▸ Brano citato:
____

Non tutti i tatuaggi sono causa di esclusione dalla selezione. Si può chiedere, infatti, l’annullamento del provvedimento che notifica il giudizio di “non idoneità” della giovane leva agli esami clinici generali e a prove strumentali o di laboratorio, relativi al concorso pubblico in oggetto, dovuto alla presenza di un tatuaggio. L'aspirante militare, dunque, qualora reputi errata la valutazione della commissione, può presentare ricorso nel termine di trenta giorni dalla data in cui ha ricevuto la comunicazione.
L’istanza è costituita da un documento sottoscritto dal candidato medesimo, nel quale egli espone le motivazioni che hanno condotto al parere negativo e, contemporaneamente, dichiara che la patologia ritenuta causa di “inidoneità” non è presente. Il ricorrente chiede perciò il riesame e l’ammissione al concorso per il quale ha presentato domanda.
Il ricorso deve essere sempre accompagnato da un certificato medico, ovvero dalla relazione di uno specialista, proveniente da una struttura pubblica o convenzionata, che attesti l’assenza della suddetta patologia.
Il candidato, inoltre, fa richiesta di un nuovo accertamento, da effettuare da parte di una seconda commissione medica, con l’espresso avvertimento che in mancanza adirà l’autorità giudiziaria competente.
Bisogna allegare al modulo per il ricorso la copia:
di un documento d’identità valido;
del codice fiscale;
del modulo di notifica della non idoneità;
della certificazione specialistica.

____

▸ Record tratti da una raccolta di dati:
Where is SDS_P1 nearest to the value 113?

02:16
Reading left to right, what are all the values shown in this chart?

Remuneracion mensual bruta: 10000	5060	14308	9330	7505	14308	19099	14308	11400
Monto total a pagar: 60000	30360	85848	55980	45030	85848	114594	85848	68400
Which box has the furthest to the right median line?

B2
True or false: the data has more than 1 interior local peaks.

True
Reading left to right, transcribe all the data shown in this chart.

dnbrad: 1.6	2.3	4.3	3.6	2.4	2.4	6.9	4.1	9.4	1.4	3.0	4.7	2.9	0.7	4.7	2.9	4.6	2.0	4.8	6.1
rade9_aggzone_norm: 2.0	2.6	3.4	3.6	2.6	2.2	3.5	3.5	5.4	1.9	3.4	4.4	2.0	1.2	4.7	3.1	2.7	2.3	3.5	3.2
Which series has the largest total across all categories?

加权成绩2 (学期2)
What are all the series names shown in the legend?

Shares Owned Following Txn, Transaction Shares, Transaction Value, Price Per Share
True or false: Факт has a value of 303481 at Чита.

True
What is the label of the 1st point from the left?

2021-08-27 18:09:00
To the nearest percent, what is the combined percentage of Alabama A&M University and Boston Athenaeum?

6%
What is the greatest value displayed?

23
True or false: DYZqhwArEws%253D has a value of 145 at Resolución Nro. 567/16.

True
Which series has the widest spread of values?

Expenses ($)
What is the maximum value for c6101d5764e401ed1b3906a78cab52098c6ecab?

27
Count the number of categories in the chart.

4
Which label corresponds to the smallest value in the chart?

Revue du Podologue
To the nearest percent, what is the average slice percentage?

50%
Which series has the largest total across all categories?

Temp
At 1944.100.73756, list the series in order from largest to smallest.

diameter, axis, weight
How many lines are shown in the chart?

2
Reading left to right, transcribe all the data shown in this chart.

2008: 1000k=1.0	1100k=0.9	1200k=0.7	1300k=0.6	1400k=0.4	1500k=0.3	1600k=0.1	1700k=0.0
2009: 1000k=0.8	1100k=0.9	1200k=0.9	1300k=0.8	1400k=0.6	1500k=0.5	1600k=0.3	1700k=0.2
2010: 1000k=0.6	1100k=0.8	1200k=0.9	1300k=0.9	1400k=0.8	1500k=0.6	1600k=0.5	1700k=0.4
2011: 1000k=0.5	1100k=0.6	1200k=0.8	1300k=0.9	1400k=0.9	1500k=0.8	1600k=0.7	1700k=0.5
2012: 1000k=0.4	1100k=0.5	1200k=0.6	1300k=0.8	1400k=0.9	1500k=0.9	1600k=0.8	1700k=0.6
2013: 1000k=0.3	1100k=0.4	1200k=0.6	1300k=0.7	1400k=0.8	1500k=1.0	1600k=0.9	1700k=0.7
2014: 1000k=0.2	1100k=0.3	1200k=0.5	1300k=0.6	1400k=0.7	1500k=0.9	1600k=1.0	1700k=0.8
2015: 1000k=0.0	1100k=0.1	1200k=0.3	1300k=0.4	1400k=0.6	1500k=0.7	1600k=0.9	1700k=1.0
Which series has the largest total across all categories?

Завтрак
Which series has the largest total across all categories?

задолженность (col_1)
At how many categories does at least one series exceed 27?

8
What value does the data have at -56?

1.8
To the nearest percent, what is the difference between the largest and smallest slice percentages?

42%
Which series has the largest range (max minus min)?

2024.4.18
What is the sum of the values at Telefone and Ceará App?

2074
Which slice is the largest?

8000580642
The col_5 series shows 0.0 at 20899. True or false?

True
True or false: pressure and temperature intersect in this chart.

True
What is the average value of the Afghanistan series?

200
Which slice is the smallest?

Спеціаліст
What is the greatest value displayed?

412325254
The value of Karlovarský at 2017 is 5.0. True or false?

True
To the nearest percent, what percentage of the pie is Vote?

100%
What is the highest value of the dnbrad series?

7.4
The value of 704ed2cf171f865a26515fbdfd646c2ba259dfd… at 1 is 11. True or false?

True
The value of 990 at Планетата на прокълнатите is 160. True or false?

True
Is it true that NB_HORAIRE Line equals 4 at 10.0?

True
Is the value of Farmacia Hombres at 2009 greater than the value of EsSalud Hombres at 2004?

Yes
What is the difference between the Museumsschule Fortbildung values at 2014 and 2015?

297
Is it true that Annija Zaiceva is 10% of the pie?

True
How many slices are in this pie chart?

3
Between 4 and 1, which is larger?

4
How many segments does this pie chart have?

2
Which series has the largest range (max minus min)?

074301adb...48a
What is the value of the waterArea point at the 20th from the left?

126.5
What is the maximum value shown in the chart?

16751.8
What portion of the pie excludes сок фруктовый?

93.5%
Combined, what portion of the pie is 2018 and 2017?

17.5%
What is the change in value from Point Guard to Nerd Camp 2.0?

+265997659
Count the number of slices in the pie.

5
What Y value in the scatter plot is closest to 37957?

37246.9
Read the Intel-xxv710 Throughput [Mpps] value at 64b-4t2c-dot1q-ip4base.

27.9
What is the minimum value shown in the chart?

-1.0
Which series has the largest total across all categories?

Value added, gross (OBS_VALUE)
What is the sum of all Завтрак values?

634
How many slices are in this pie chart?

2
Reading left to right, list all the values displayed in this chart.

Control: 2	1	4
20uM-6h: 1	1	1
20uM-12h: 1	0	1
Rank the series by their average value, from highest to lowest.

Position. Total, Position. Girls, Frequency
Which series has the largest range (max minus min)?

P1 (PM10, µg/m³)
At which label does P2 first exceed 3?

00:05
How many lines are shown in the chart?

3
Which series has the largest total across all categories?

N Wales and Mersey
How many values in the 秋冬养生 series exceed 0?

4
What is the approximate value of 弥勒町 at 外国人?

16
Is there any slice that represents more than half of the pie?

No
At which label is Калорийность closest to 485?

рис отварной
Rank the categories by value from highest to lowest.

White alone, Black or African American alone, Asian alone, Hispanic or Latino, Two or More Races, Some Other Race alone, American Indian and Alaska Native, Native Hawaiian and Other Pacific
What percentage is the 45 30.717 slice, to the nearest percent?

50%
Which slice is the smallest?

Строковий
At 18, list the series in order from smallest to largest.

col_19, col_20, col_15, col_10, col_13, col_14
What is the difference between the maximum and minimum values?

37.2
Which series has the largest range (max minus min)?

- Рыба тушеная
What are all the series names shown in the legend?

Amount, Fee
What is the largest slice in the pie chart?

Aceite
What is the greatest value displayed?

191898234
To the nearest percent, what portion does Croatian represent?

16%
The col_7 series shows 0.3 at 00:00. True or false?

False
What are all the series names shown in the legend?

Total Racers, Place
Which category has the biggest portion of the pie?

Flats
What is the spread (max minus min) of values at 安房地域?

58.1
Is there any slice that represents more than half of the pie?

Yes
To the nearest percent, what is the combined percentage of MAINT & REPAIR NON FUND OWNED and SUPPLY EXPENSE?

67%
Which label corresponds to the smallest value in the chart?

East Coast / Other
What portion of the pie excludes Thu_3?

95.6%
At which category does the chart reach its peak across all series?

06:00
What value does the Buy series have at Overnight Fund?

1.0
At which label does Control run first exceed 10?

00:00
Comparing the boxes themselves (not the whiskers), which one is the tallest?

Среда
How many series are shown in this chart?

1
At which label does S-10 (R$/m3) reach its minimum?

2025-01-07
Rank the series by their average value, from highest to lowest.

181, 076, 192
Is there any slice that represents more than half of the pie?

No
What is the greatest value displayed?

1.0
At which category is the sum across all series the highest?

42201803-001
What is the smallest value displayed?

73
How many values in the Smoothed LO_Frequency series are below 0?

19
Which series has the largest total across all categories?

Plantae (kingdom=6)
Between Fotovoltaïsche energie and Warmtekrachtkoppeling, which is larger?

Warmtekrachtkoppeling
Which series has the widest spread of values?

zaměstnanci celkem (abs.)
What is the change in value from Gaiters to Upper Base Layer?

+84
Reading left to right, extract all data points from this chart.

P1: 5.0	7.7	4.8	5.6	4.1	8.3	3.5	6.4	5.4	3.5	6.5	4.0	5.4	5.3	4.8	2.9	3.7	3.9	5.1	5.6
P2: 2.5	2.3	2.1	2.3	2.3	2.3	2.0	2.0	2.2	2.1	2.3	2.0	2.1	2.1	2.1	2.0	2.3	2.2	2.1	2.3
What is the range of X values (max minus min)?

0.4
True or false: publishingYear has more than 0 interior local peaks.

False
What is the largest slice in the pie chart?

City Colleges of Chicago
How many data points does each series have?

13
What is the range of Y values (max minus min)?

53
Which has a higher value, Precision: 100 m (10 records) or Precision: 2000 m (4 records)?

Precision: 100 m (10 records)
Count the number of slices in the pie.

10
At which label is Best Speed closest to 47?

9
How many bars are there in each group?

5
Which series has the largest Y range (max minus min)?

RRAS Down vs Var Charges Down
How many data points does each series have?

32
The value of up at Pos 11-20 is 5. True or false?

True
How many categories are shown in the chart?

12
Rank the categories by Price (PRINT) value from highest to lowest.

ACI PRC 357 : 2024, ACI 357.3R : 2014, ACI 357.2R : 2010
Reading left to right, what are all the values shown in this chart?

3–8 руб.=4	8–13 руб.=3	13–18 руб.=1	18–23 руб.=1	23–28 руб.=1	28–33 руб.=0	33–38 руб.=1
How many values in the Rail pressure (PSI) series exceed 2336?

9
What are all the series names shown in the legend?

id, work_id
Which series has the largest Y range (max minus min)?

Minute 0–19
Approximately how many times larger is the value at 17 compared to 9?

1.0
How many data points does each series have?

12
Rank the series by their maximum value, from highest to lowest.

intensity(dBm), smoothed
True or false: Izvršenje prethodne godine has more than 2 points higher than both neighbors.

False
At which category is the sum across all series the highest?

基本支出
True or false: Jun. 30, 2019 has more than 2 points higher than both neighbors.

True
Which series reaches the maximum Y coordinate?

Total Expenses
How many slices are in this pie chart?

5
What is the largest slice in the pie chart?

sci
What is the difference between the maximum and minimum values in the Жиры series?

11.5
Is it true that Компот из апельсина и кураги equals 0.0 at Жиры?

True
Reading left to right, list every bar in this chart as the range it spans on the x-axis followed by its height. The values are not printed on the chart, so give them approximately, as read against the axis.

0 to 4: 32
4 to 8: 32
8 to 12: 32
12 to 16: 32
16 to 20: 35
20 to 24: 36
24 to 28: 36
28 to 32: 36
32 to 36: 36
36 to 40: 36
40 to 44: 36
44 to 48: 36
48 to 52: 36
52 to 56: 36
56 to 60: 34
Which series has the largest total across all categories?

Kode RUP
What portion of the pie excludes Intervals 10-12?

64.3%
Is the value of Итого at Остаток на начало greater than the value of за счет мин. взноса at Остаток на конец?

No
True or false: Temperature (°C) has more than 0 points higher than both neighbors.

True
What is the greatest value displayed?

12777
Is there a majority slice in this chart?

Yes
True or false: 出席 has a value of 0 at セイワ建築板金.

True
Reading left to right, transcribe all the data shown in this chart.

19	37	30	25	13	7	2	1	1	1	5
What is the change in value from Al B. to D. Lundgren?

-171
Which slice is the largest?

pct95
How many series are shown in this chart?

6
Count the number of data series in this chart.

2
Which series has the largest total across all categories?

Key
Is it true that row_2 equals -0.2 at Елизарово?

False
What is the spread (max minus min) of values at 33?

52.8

____

▸ Consegna 1:
Indica se ciascuna affermazione è in accordo con il brano sul ricorso, rispondendo sì o no e citando le parole decisive del brano:
(a) L'aspirante militare ha trenta giorni di tempo per presentare ricorso dalla data della comunicazione.
(b) Il certificato medico allegato al ricorso può essere rilasciato da qualunque struttura.
(c) Qualsiasi tatuaggio comporta l'esclusione dalla selezione.
▸ Consegna 2: Secondo il brano sul ricorso, da chi deve essere effettuato il nuovo accertamento richiesto dal candidato?
▸ Consegna 3: Trascrivi senza modifiche la parte del brano sul ricorso che comincia dalle parole "Non tutti i" e fermati dopo le parole "ha presentato domanda.".
Per rispondere basati soltanto sul brano.

▸ Soluzione 1:
(a) Sì: "può presentare ricorso nel termine di trenta giorni dalla data in cui ha ricevuto la comunicazione".
(b) No: "proveniente da una struttura pubblica o convenzionata".
(c) No: "Non tutti i tatuaggi sono causa di esclusione dalla selezione."

▸ Soluzione 2: Da una seconda commissione medica.

▸ Soluzione 3:
Non tutti i tatuaggi sono causa di esclusione dalla selezione. Si può chiedere, infatti, l’annullamento del provvedimento che notifica il giudizio di “non idoneità” della giovane leva agli esami clinici generali e a prove strumentali o di laboratorio, relativi al concorso pubblico in oggetto, dovuto alla presenza di un tatuaggio. L'aspirante militare, dunque, qualora reputi errata la valutazione della commissione, può presentare ricorso nel termine di trenta giorni dalla data in cui ha ricevuto la comunicazione.
L’istanza è costituita da un documento sottoscritto dal candidato medesimo, nel quale egli espone le motivazioni che hanno condotto al parere negativo e, contemporaneamente, dichiara che la patologia ritenuta causa di “inidoneità” non è presente. Il ricorrente chiede perciò il riesame e l’ammissione al concorso per il quale ha presentato domanda.